2012年7月13日星期五

and which still continue to shade

She led the way with a slow and stately step to the small garden, which, enclosed by a stone wall ornamented with statues, and an artificial fountain in the centre, extended its dull parterres on the side of the court-yard, with which it communicated by a low and arched portal. Within the narrow circuit of its formal and limited walks, Mary Stewart was now learning to perform the weary part of a prisoner, which, with little interval, she was doomed to sustain during the remainder of her life. She was followed in her slow and melancholy exercise by two female attendants; but in the first glance which Roland Graeme bestowed upon one so illustrious by birth, so distinguished by her beauty, accomplishments, and misfortunes, he was sensible of the presence of no other than the unhappy Queen of Scotland. Her face, her form, have been so deeply impressed upon the imagination, that even at the distance of nearly three centuries, it is unnecessary to remind the most ignorant and uninformed reader of the striking traits which characterize that remarkable countenance, which seems at once to combine our ideas of the majestic, the pleasing, and the brilliant, leaving us to doubt whether they express most happily the queen, the beauty, or the accomplished woman. Who is there, that, at the very mention of Mary Stewart’s name, has not her countenance before him, familiar as that of the mistress of his youth, or the favourite daughter of his advanced age?

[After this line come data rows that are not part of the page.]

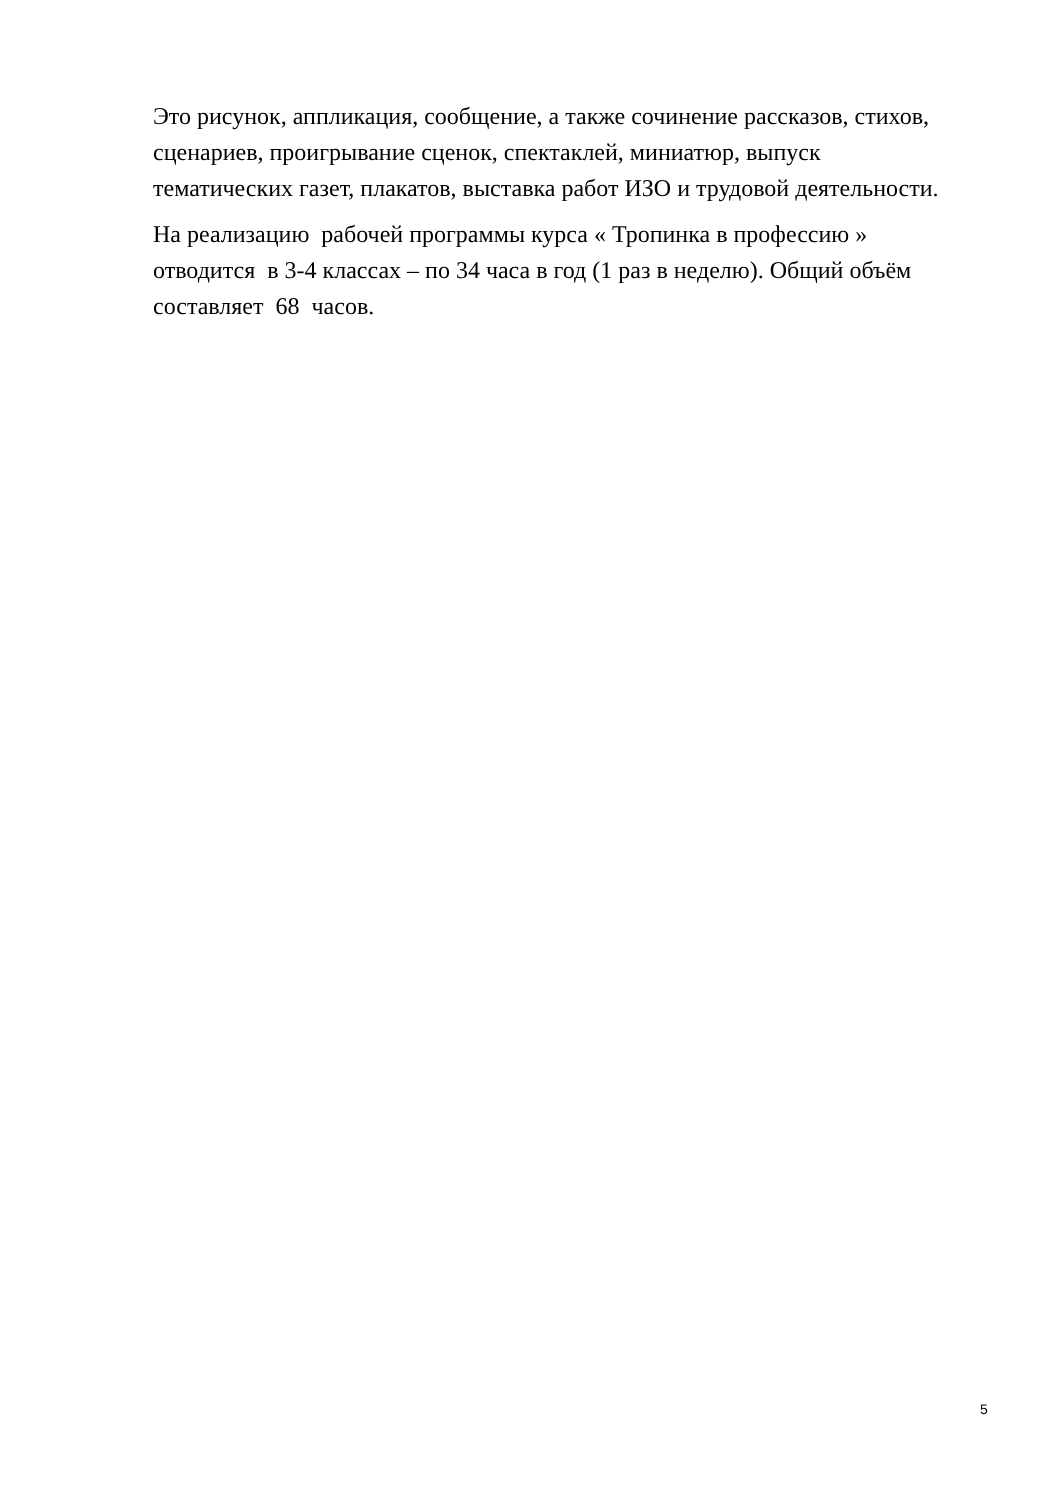Это рисунок, аппликация, сообщение, а также сочинение рассказов, стихов,
сценариев, проигрывание сценок, спектаклей, миниатюр, выпуск
тематических газет, плакатов, выставка работ ИЗО и трудовой деятельности.
На реализацию рабочей программы курса « Тропинка в профессию »
отводится в 3-4 классах – по 34 часа в год (1 раз в неделю). Общий объём
составляет 68 часов.
5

Even those who feel themselves compelled to believe all, or much, of what her enemies laid to her charge, cannot think without a sigh upon a countenance expressive of anything rather than the foul crimes with which she was charged when living, and which still continue to shade, if not to blacken, her memory. That brow, so truly open and regal — those eyebrows, so regularly graceful, which yet were saved from the charge of regular insipidity by the beautiful effect of the hazel eyes which they overarched, and which seem to utter a thousand histories — the nose, with all its Grecian precision of outline — the mouth, so well proportioned, so sweetly formed, as if designed to speak nothing but what was delightful to hear — the dimpled chin — the stately swan-like neck, form a countenance, the like of which we know not to have existed in any other character moving in that class of life, where the actresses as well as the actors command general and undivided attention.